His whole body shook faintly.
“I'm sorry,” she said. “If there were any way for me to repair this faster or at least relieve the pain, I would.”
“I am aware,” he said in a tight voice.
She applied the salve as lightly as she could.
“Would Monday work?” she asked, drawing her fingertips along his bare shoulders trying to get him to release the pained tension that radiated through him. “I can skip dinner if you need me to come earlier.”
“Monday,” he said after a pause. “Eight is fine.”
“Alright.”
She recast the protective spells. Then she studied the runes again, brushing her fingers near them. She could barely feel the magic in them. It had sunk in; become a part of him.
She could barely feel any Dark Magic around him at all. Not anymore. Not for weeks.
“Do you — feel the runes?” she asked. “Can you tell if they're affecting you?”
He seemed to be considering.
“Yes,” he said after a moment, straightening. “They don't countermand my own behavior, but it's as though new elements have been written in.
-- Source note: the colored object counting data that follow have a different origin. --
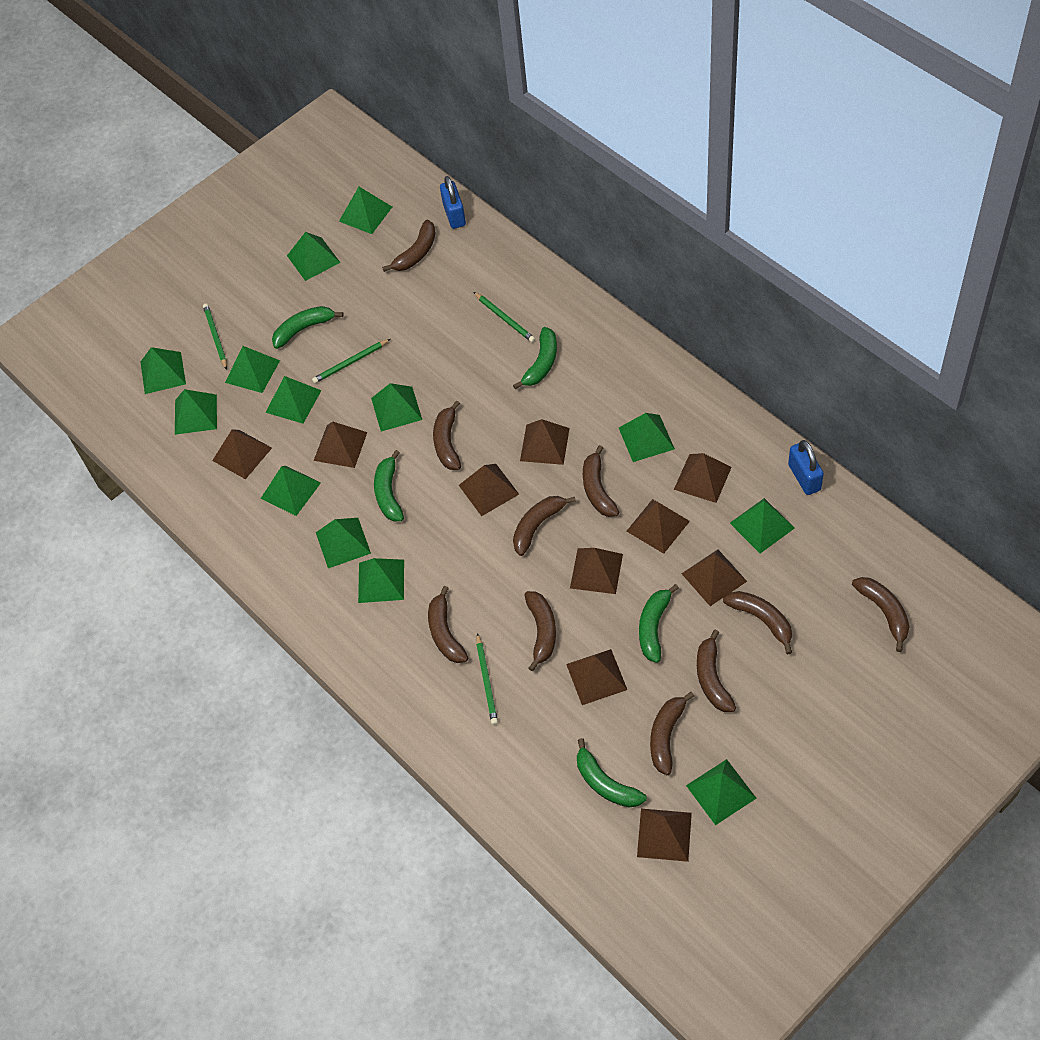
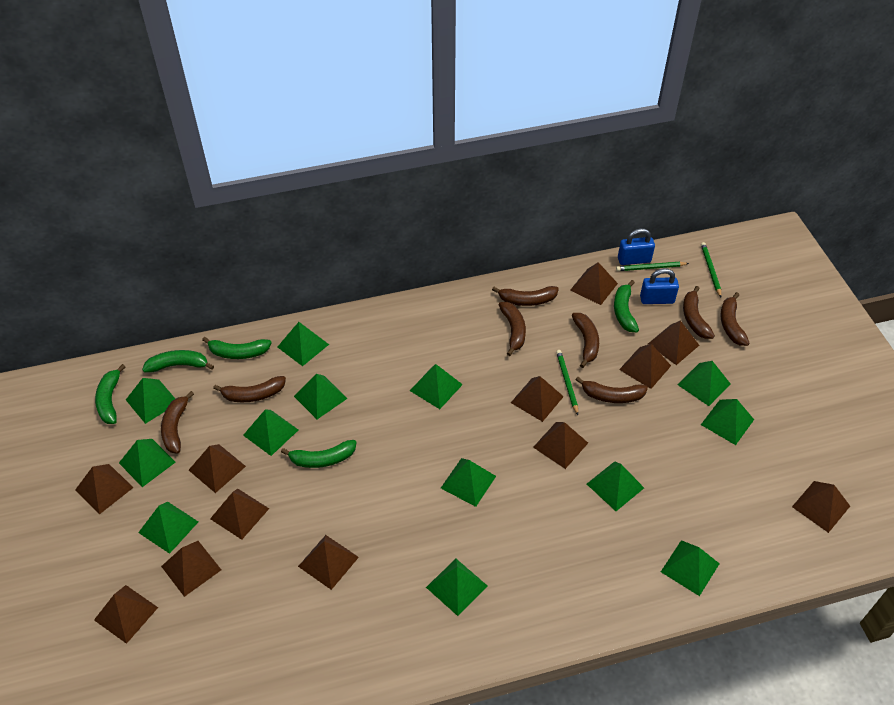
brown banana: 10 -> 8
brown pyramid: 10 -> 12
green pencil: 4 -> 3

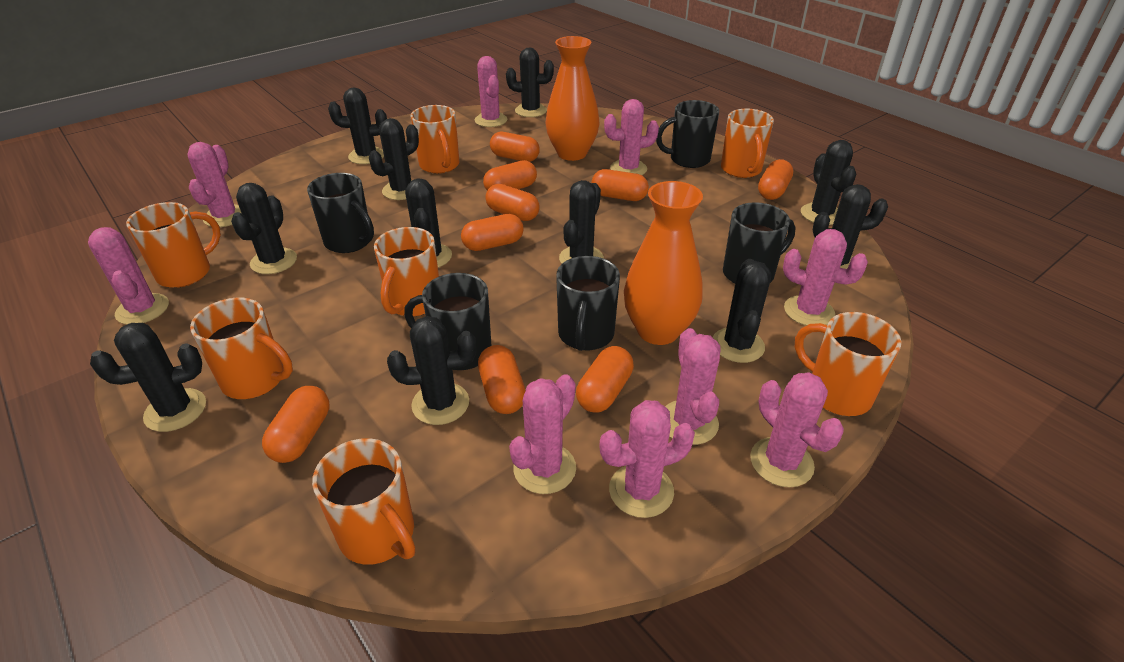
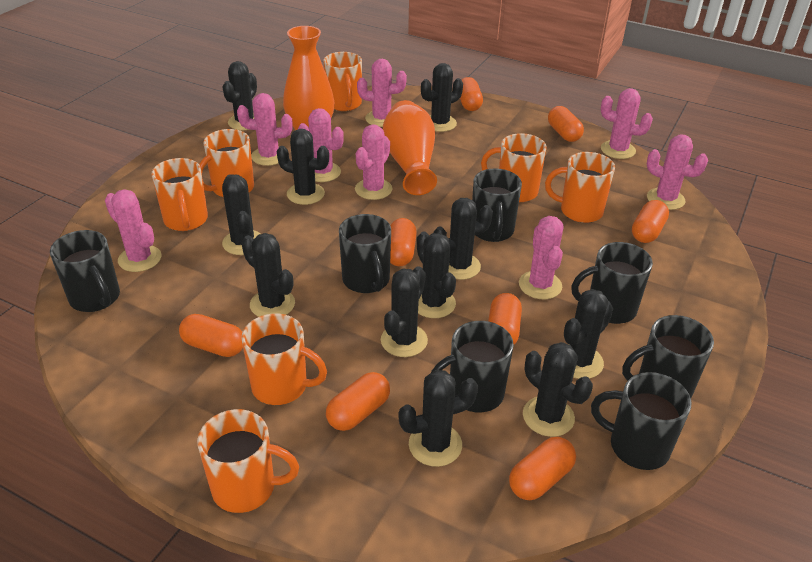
black mug: 5 -> 7
orange capsule: 9 -> 8
pink cactus: 9 -> 8

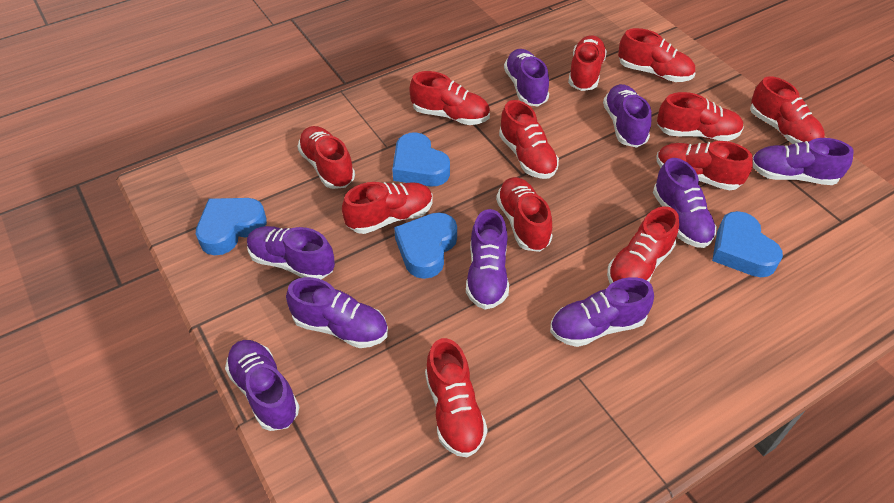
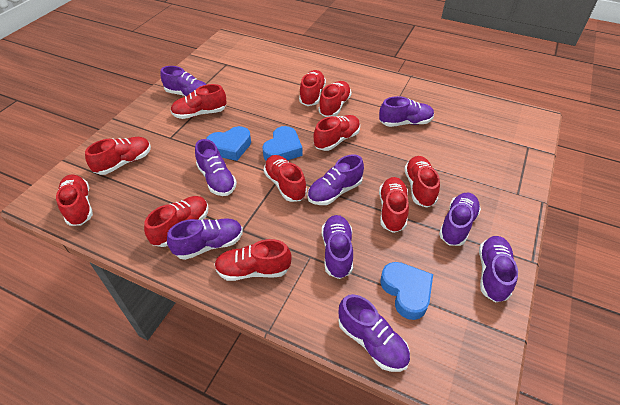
blue heart: 4 -> 3
red shoe: 12 -> 11

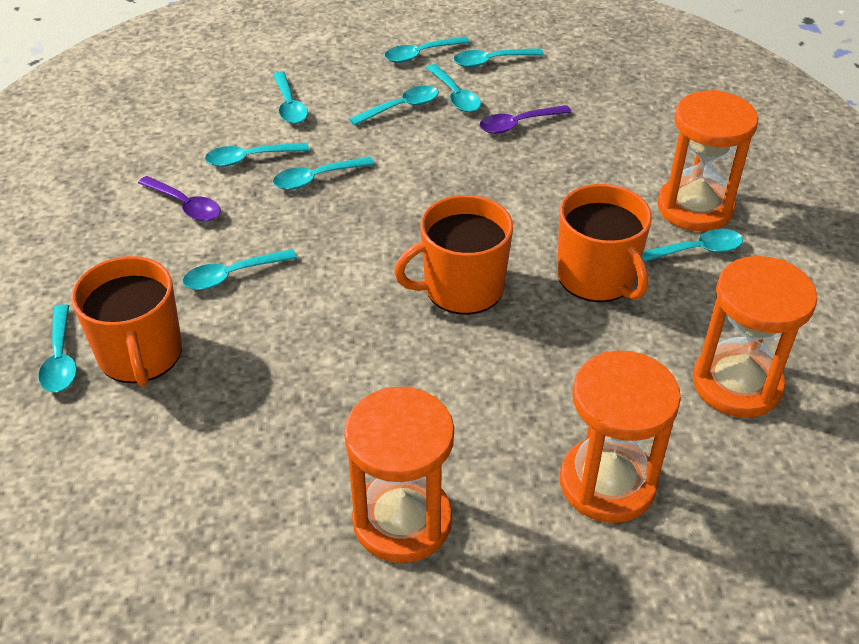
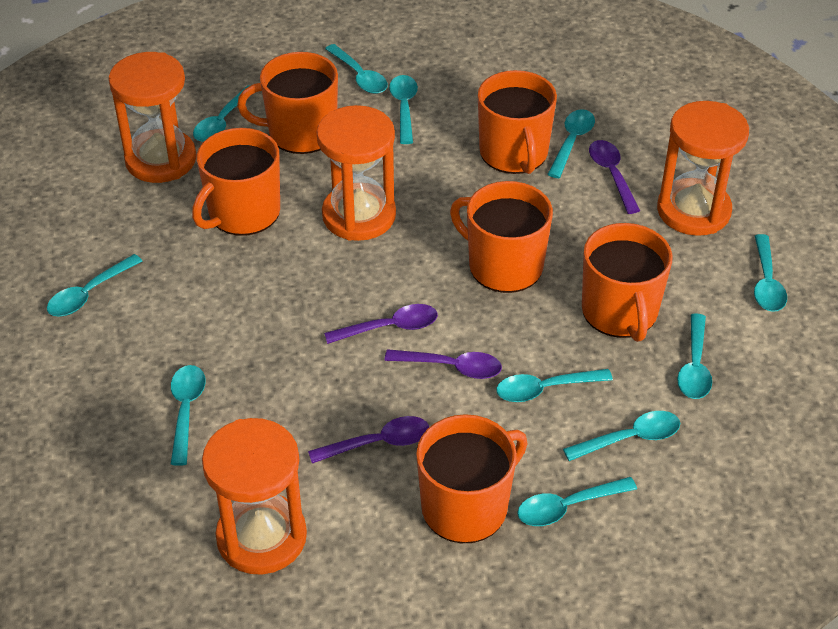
orange mug: 3 -> 6
purple spoon: 2 -> 4
turquoise spoon: 10 -> 11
It's easier to be ruthless. Somewhat harder to dissuade myself from impulses. Not that I had much distracting me before, but now everything else feels even less consequential.”
Hermione read the vow again.
“Did you know when he was cutting them which runes he was choosing?” she asked.
“I chose them,” he said, pulling his shirt up and rebuttoning it.
Hermione looked at him stunned.
“It was my penance. I already had to grovel. If I chose them I was able to ensure he wasn't going to insert anything problematic. That's why there are so many, I didn't want to leave any room for additional promises. He had to be convinced of my remorse,” he said as he stood up. His eyes reminded Hermione of a storm.
“Although,” he said, and his lip curled faintly, the rage in his eyes becoming obvious, “he failed to mention that they would take so long to heal until after the fact. In retrospect, I should have anticipated that additional punishment.”
“When I close them, it will take a while in order to ensure the scar tissue won't restrict your movement. You'll have to stay awake to tell me. You — may want to bring something to drink.”
Malfoy's eyes narrowed and he stared at Hermione for several seconds.
“I'm not going to drink around you, Granger.”
She shrugged.
“It's just a suggestion. I'll bring something in case you change your mind. But I imagine the alcohol I can afford is more inexpensive than you'll appreciate.”
He snorted.
“I'll keep it in mind.”
He vanished without another word.
The following night he was in a tetchy mood, and Hermione refrained from speaking to him as she treated him. However, she noticed that he had begun relaxing slightly into her touch. She doubted he was even conscious of it.